FOR IMMEDIATE RELEASE
October 06, 2020

Contact:
Tim Kauffman

202-639-6405/202-374-6491
[email protected]

Mississippi Federal Prison Understaffed, Overworked, and Risking Coronavirus Outbreak It is Unprepared to Handle, Union Says

Categories: Coronavirus

Inmate transfers and in-person visitations taxing short-staffed FCC Yazoo City

WASHINGTON – Correctional officers at Federal Correctional Complex Yazoo City are struggling to cope with a mass influx of inmates, severe staffing shortages, and the resumption of inmate visitations – all during a global pandemic that is endangering the health and safety of officers, inmates, and the community.

The Bureau of Prisons changed the mission of the Mississippi prison complex – which houses a mix of low-, medium-, and high-security inmates – to a Care Level II low-security level institution and hold-over facility on Sept. 1. With this change, about 400 inmates were bussed into the complex from other BOP facilities, while medium-security inmates who were evacuated from the Federal Correctional Institution in Marianna, Fla., following a 2018 hurricane were returned there at the beginning of October.

FCC Yazoo City currently is short 134 staff, yet due to the influx of inmates it now has 11 of its 12 housing units in operation, up from a maximum of four units prior to Sept. 1. Staff are working 16 hours or more daily, seven days a week, and employees who were hired for non-officer positions such has teachers, secretaries, and accountants have been required to take on correctional officer duties under a process called augmentation, said Cyndee Price, president of American Federation of Government Employees Local 1013, which represents workers at the prison complex.

“It is highly unfeasible for the Agency to take on more inmates when the staffing level has not been increased. This increases the inherent workload and changes the working conditions of the staff here at FCC Yazoo City,” Price wrote in letters to Gov. Tate Reeves and the state’s U.S. congressional representatives. “We do not have the staffing compliment to fulfill the needs of this institution, without causing undue stressors onto the staff.”

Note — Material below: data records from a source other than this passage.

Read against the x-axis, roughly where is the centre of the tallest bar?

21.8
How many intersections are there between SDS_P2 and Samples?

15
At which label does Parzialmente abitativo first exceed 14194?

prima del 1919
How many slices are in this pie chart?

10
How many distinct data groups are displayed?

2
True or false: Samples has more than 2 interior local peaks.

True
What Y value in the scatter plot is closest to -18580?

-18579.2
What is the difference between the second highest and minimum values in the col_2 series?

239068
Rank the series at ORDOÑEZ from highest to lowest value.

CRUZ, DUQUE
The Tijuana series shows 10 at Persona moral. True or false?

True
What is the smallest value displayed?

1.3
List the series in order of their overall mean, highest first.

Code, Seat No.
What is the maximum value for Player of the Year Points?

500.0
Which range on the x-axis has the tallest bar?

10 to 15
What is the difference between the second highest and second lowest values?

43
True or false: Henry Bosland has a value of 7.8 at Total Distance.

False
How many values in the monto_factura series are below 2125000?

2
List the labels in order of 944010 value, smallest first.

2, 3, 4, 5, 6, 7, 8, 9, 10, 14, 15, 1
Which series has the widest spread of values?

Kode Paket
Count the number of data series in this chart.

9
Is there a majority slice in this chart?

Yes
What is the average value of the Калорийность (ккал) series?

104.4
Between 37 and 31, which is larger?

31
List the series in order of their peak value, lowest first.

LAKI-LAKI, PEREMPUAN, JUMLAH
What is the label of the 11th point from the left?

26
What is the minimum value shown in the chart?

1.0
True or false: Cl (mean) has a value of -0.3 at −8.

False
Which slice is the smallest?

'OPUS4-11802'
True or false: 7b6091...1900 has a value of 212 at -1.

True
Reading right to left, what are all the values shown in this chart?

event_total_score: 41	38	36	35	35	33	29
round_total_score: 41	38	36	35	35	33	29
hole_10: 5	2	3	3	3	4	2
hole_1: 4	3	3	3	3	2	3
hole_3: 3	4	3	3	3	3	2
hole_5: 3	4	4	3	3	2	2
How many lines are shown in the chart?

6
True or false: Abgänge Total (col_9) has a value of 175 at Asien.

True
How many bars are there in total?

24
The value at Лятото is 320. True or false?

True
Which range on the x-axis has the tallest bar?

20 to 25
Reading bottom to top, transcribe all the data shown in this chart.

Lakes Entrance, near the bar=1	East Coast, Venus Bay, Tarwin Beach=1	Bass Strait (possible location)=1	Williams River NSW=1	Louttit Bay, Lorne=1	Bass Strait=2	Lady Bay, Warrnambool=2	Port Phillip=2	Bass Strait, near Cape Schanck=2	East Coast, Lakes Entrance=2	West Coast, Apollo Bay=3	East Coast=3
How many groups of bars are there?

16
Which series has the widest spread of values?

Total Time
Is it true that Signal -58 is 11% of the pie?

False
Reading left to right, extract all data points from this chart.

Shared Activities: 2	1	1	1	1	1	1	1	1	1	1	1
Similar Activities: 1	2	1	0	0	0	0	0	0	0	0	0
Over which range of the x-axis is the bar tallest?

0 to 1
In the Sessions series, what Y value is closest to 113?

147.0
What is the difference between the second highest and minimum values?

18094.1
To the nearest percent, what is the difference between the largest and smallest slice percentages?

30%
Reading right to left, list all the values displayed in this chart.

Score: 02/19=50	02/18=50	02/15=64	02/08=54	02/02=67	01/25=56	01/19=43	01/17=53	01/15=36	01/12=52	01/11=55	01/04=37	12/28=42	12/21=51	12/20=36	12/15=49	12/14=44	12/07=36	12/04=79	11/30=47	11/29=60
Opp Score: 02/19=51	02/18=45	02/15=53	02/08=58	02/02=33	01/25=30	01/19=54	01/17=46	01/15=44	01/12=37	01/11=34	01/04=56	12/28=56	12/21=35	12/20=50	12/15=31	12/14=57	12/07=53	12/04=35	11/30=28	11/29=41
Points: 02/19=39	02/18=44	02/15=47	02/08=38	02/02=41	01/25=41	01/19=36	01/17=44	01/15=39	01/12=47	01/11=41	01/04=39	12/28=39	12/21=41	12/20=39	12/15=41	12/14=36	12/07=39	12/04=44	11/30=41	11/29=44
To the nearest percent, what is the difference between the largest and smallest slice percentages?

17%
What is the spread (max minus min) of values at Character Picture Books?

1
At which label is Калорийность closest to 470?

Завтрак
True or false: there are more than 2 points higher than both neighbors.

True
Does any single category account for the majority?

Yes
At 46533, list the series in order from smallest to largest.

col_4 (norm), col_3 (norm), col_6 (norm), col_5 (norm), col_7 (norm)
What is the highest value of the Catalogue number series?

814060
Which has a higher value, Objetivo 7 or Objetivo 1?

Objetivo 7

In addition, the prison complex announced that on Oct. 3 it would be resuming inmate visitations, which had been suspended this spring due to the coronavirus. Price said the complex has no contingency plan in place to deal with an outbreak of COVID-19 and that its safety department recently failed a test of its coronavirus safety procedures conducted by BOP regional medial officials.

“Our Safety Department is not equipped to contain and minimize the spread within the facility. It is surely not equipped to decrease the potential spread from hundreds of individuals who are coming from across the country into our facilities,” Price wrote in a separate letter to the elected officials.

Price called on elected leaders from the state to pressure the prison to end in-person visitations and cease the transferring of inmates into the facility until the threat of the virus has passed.